WASHINGTON, May 28, 2014 - It’s not a new story, and not a surprising one: The world is running out of water, and agriculture may be partly responsible. But for Herbert Oberhaensli, chief economist at Nestlé, that vague pronouncement is dire, and he has the numbers to back up his concern.

In 1900, Oberhaensli said in an interview, the world withdrew 600 cubic kilometers of water annually – 6 x 1014 liters, for the non-Europeans in the house. About 70 percent of that withdrawal was for agriculture. By 1950, those numbers had grown, to 1,400 cubic kilometers. And by 2010, they had spiked: that year, the world used 4,500 cubic kilometers of water.

The worrying news, says Oberhaensli, whose company has direct contact with 650,000 farmers worldwide, is that only 4,200 cubic kilometers of water is sustainably available per year.

And unless something changes, the world is predicted to draw 6,900 cubic kilometers of water by 2030 – 60 percent more than is sustainable. 

“That would lead to a 30 percent shortfall in cereal production due to a water shortage by 2025 or 2030,” Oberhaensli said during a panel discussion on water at the Chicago Council’s Global Food Security Symposium, held last week in Washington, D.C. “Action should be very urgent and hopefully after this session the understanding that action is necessary will increase.”

Former California Secretary of Agriculture A.G. Kawamura, who also participated in the Chicago Council event, recalled what water shortages have done to Australia. By year eight of that country’s extensive drought – around 2012 – the country had experienced a 50 percent drop in farm-gate production. Australian agriculture has yet to recover, he said.

“It’s amazing how quickly we can get in trouble as an agricultural state,” Kawamura said, referring both to Australia’s drought and the ongoing water shortage in California, which is responsible for nearly half the fruits and vegetables grown in the U.S.

California’s situation has made the country more aware of what a future with diminishing water supplies could mean for the food supply. But according to Oberhaensli and Kawamura, government-directed policy changes are needed to preserve agricultural production, both in the U.S. and abroad.
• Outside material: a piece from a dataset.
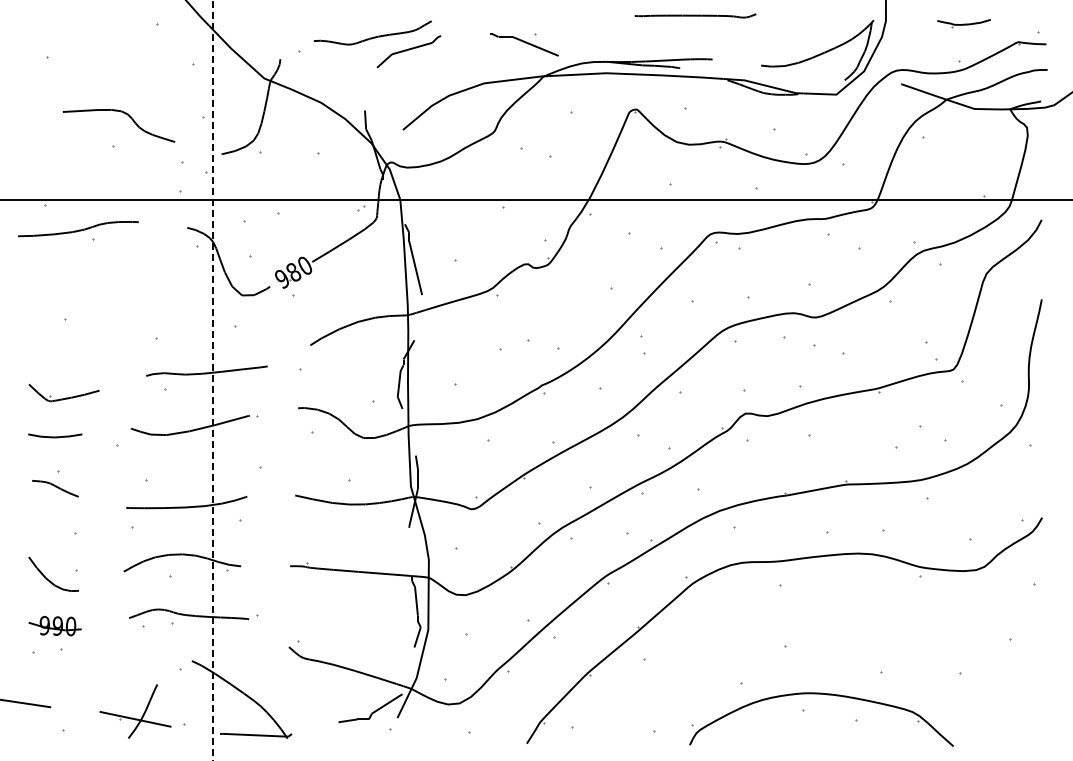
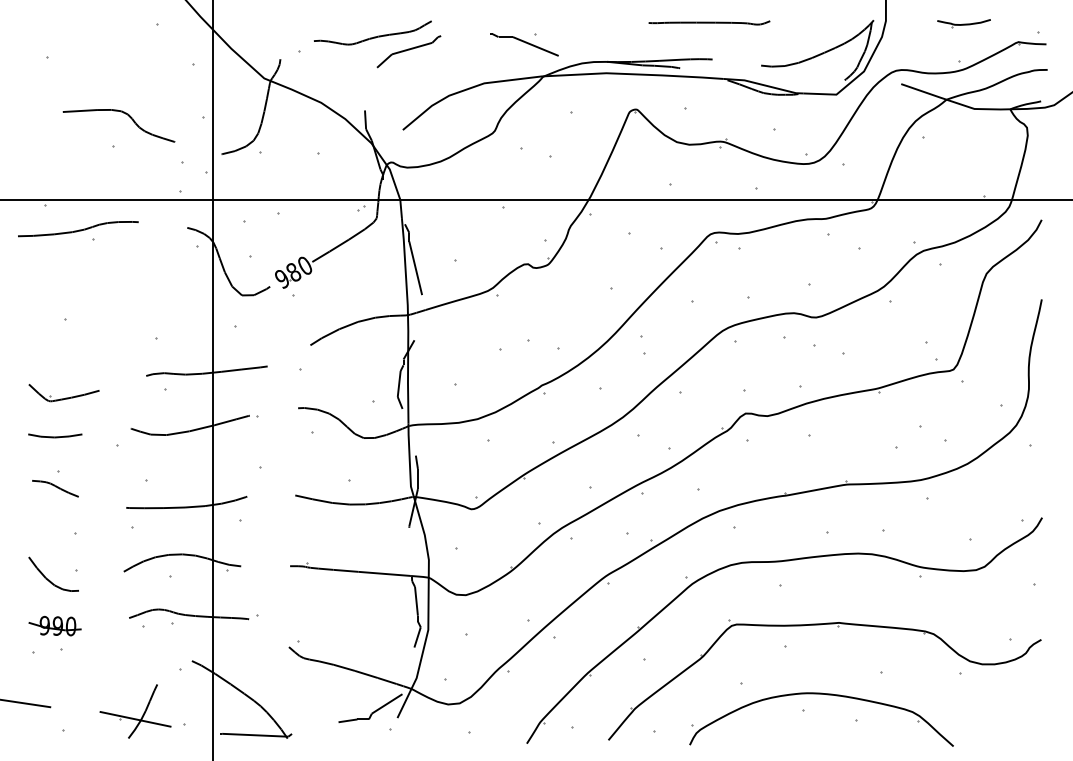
curve at (695, 15) position: (695, 15) -> (709, 22)
line at (212, 380): dashed -> solid
part at (838, 627): none -> present
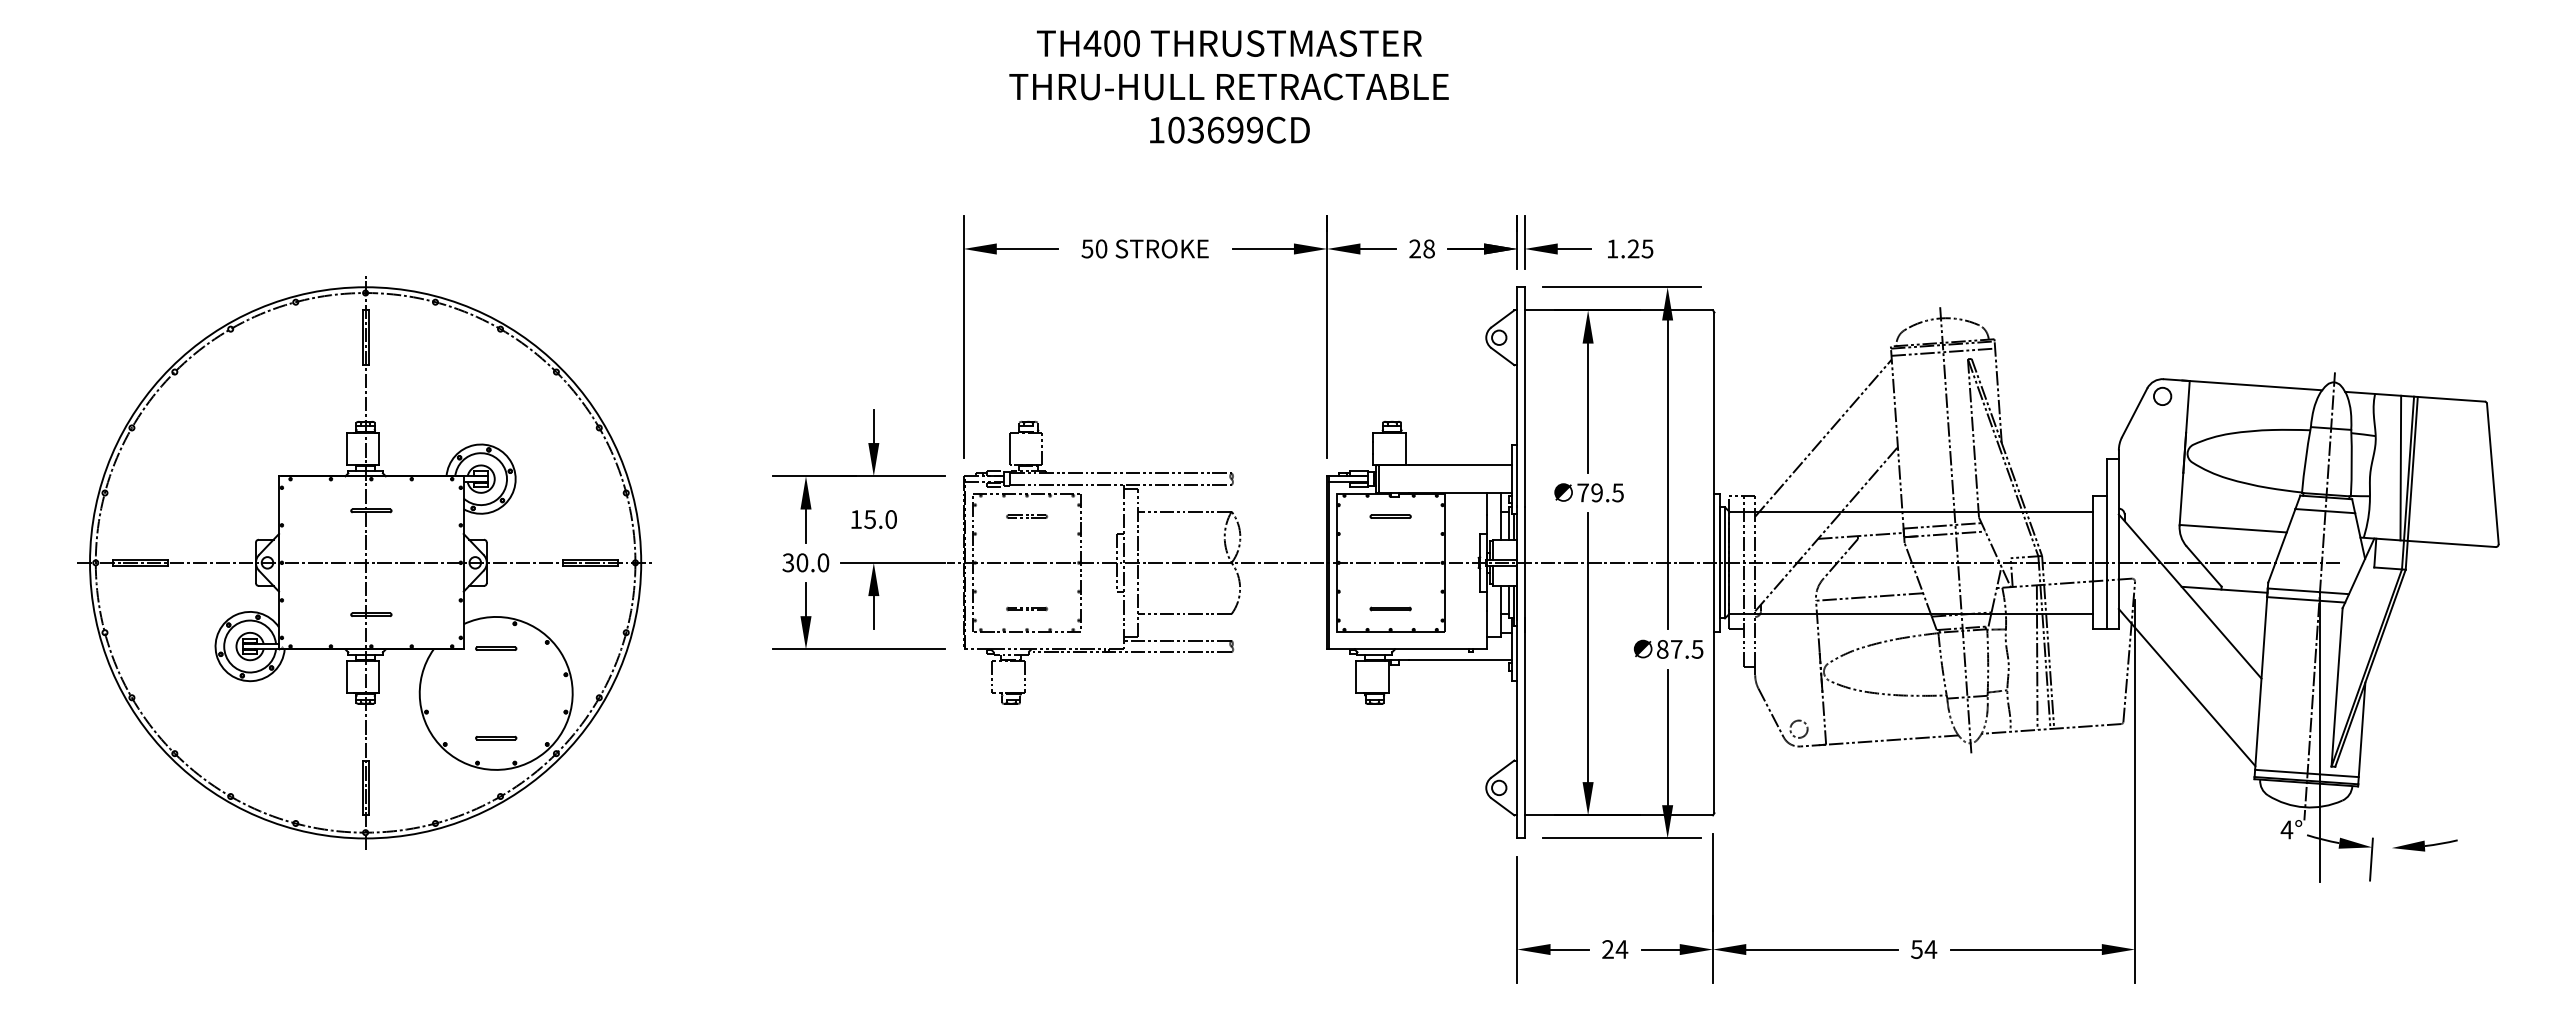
“Creating shared value is understanding where we should be active ourselves and where we need to be a loyal partner,” Oberhaensli said of Nestlé’s role in water issues. Though the company often sends specialists into developing countries to help farmers use their resources in efficient ways, the economist said it’s difficult to orchestrate without the participation of local governments.

“Farmers in India have more urgent things to do than PR,” he said. “If you tell an Indian farmer that they have to be the most efficient farmer in India they say, ‘Go to hell.’” Instead, he advocates for public-private partnerships, between international groups like the United Nations Food and Agriculture Organization (FAO), governments and multinational corporations like Nestlé.

Oberhaensli also noted that governments need more efficient ways to price water resources. He points to Oman, on the Arabian Peninsula, as a model for those who are trying to set market prices for water. By tradition, Oman’s tapped water is channeled and maintained by joint owners, who apportion water entitlements by days, hours, half hours and minutes.

“Especially in the case of water, water is first essential for life,” he told Agri-Pulse. “It’s extremely politicized, a very emotional item – in some areas, a spiritual item…We need to fix it watershed by watershed.”